Saturday, March 31, 2012

Jessica Sanchez--Fil Am Proud

Jessica Sanchez is now on the top eight---seven notches to go before the finale. This early, American Idol judges have predicted that she's a strong contender along with Colton Dixon, whose last performance was equally amazing. Many people think that Jessica's chances are at best fifty-fifty for one reason: the presumption that "white America" will not vote solidly behind an "Asian". This is a lingering perception which I want to discourage. 


I think America has learned to accept that their vast country is not just for "whites" but for everyone. The United States were established upon the strong foundations of democracy, and as a democracy, every single one is equal before the law and before the eyes of those who accept American culture.


Since the dawn of human civilization, there has never been a freer country than the United States. I am no stooge--I am just telling the truth. Of course, some would debate me about the level of freedom or liberality the United States gives to its citizens, but no one would ever dispute the fact that when it comes to individual rights, the government goes beyond its mandate just for its protection.


Jessica was born and raised in the United States by a Filipina mother and a Mexican of a father who serves the United States military. Jessica is a full-bodied American. Jessica's citizenship is American. Her blood, however, bears both Filipino and Mexican blood.


Filipino and Mexican--both races came under the colonial rule of America. During the Spanish times here, Filipinos and Mexicans were linked culturally. 


American Idol judges ask---where does Jessica gets the "angst" in her voice? She's already technically excellent but there is something still entirely Jessica's--the rich tone which evokes imagery and feelings when she sings.

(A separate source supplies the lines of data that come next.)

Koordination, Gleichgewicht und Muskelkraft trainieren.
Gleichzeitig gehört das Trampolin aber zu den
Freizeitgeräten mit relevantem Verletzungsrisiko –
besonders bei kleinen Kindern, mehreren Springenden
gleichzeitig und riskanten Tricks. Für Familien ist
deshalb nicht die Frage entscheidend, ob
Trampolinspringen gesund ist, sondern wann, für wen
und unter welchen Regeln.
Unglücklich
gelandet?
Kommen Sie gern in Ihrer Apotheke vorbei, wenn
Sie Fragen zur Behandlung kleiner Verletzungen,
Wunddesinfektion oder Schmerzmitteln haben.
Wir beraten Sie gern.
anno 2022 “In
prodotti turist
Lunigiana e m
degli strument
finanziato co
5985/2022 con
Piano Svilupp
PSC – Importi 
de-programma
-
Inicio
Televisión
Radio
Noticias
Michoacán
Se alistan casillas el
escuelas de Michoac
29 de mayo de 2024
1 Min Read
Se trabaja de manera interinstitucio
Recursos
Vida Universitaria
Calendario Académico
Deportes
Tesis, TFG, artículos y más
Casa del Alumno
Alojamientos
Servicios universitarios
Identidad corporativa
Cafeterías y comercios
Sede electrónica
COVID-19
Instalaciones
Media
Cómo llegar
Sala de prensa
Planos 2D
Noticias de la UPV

Well, credit that to daily experience as a member of the minority group. Every single day, as what Jessica admitted, she and her family struggles. 

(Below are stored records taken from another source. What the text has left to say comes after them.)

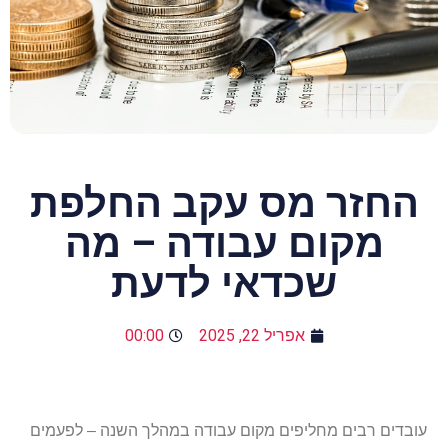
החזר מס עקב החלפת
מקום עבודה – מה
שכדאי לדעת
אפריל 22, 2025
00:00
עובדים רבים מחליפים מקום עבודה במהלך השנה – לפעמים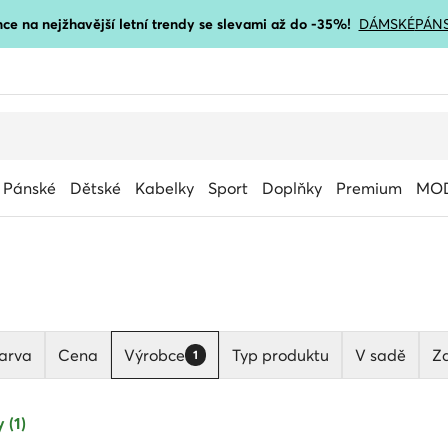
ce na nejžhavější letní trendy se slevami až do -35%!
DÁMSKÉ
PÁN
Pánské
Dětské
Kabelky
Sport
Doplňky
Premium
MOD
arva
Cena
Výrobce
Typ produktu
V sadě
Za
1
 (1)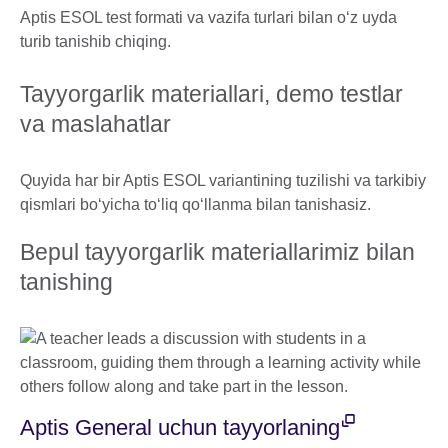
Aptis ESOL test formati va vazifa turlari bilan oʻz uyda
turib tanishib chiqing.
Tayyorgarlik materiallari, demo testlar
va maslahatlar
Quyida har bir Aptis ESOL variantining tuzilishi va tarkibiy
qismlari boʻyicha toʻliq qoʻllanma bilan tanishasiz.
Bepul tayyorgarlik materiallarimiz bilan
tanishing
Aptis General uchun tayyorlaning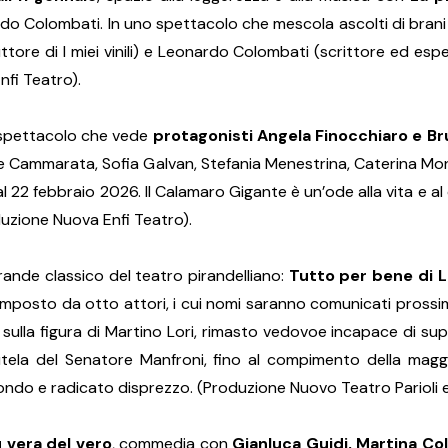
 Colombati. In uno spettacolo che mescola ascolti di brani ind
ttore di I miei vinili) e Leonardo Colombati (scrittore ed esp
fi Teatro).
 spettacolo che vede
protagonisti Angela Finocchiaro e Br
one Cammarata, Sofia Galvan, Stefania Menestrina, Caterina M
22 febbraio 2026. Il Calamaro Gigante è un’ode alla vita e al 
duzione Nuova Enfi Teatro).
 grande classico del teatro pirandelliano:
Tutto per bene di Lu
 composto da otto attori, i cui nomi saranno comunicati pross
sulla figura di Martino Lori, rimasto vedovoe incapace di sup
 alla tutela del Senatore Manfroni, fino al compimento della 
fondo e radicato disprezzo. (Produzione Nuovo Teatro Parioli e 
ù vera del vero
, commedia con
Gianluca Guidi, Martina Col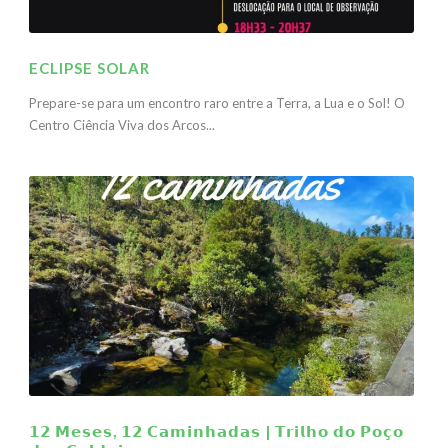
ECLIPSE SOLAR
Prepare-se para um encontro raro entre a Terra, a Lua e o Sol! O
Centro Ciência Viva dos Arcos...
𝟭𝟮 𝗠𝗲𝘀𝗲𝘀, 𝟭𝟮 𝗖𝗮𝗺𝗶𝗻𝗵𝗮𝗱𝗮𝘀 | 𝗧𝗿𝗶𝗹𝗵𝗼 𝗱𝗼 𝗣𝗼𝗰̧𝗼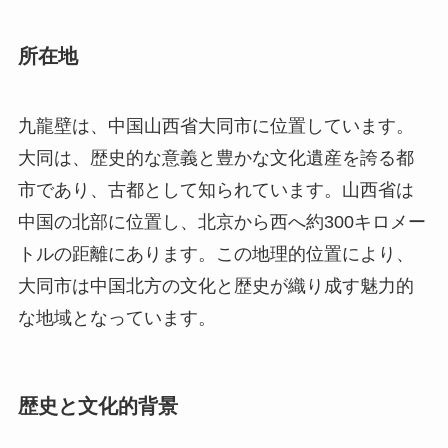
大同は、歴史的な意義と豊かな文化遺産を誇る都
市であり、古都として知られています。山西省は
中国の北部に位置し、北京から西へ約300キロメー
トルの距離にあります。この地理的位置により、
大同市は中国北方の文化と歴史が織り成す魅力的
な地域となっています。
歴史と文化的背景
九龍壁の起源は1368年から1644年にかけて在位し
た明朝時代に遡ります。この時代は中国が再び統
一され、政治、経済、文化の分野で大いに発展し
た時期でした。九龍壁はもともと大同市にある明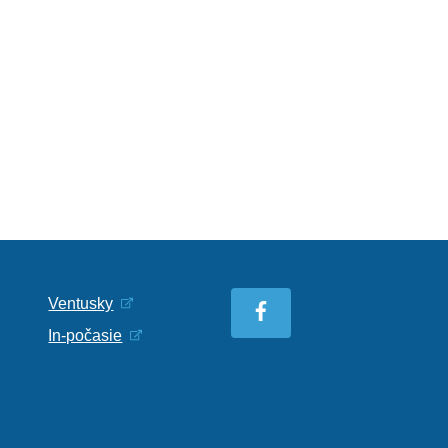
Ventusky
In-počasie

Her struggle is not just about livelihood---she struggles for recognition from the society where she was born. 


Her experience is not different from millions of others born and raised and living every single day in America. Many of them try to accept the perception of being "minority" or being "second class" citizens even those born and raised in America.


Credit that to a society which sees color as akin to financial status. However, the steady rise of minorities in the arts is helping improve the perception of many about skin and ability and talent.


Hence, for me, American Idol must rename itself, since it is becoming not just for "white America" but for every body. Or, probably, re-define the term "American" to mean "global citizens." Peoples of America must see themselves not just US citizens but global citizens united under the banner of democracy.